When Turbanic realized how little his students knew about Bluegrass – a genre that Wheeling played a huge role in shaping – he decided to do something about it. So he formed the Bluegrass Band as an after school activity for students.
Coming to Augusta
In 1998 Turbanic brought his first group of students to Bluegrass Week at Augusta. It was an eye-opening experience for him and his students.
“We literally brought a group of students here and brought back transformed students,” said Turbanic.
Turbanic does whatever he can to make the trip to Augusta accessible for all of his students. Besides camping out to make the trip more affordable, his students take advantage of Augusta’s Scholarship program.

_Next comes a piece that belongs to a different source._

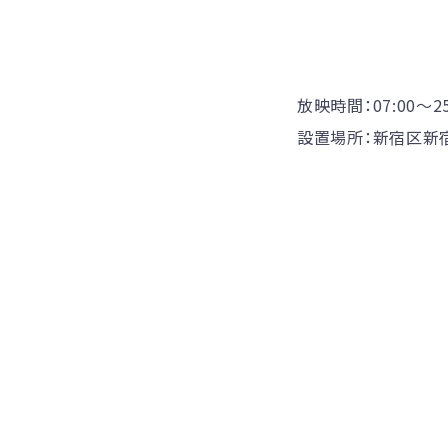
放映時間：07:00〜
設置場所：新宿区新宿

“The scholarship program that young people have available to them here at Augusta has certainly helped many of our students.” He adds that, “it’s incredibly rewarding and humbling as a teacher to know that we have such a great resource here in West Virginia.”
Turbanic feels strongly that by design Augusta provides a safe, meaningful, and quality learning experience for his students.
“For us to have a facility like Augusta, with its heritage, and the broad depth of musical talent that comes in year after year to teach these students—it’s amazing.”
Turbanic’s students report that one of the most enjoyable components of the program at Augusta is the community that invites all ages and skill levels to jam together.
First-time Augusta participant, AJ Templeton, who plays bass in the Wheeling Park High School Bluegrass Band, loves how she can jam with others.
“I could just walk up to people playing and they would just help me out if I don’t know the song they’re playing at the moment and I could get right into it automatically.”
In jamming, students discover community, which is what Turbanic finds most valuable at Augusta. Within this community, music transcends generational gaps and he says it creates a special space where young and old share knowledge and build respect and understanding.
“These kids want to listen to what these older generations have to say because they have the knowledge that these young people want.”
Turbanic said the older generations are enamored with the youth’s desire to learn from them.
“It’s just the most powerful thing you can envision.”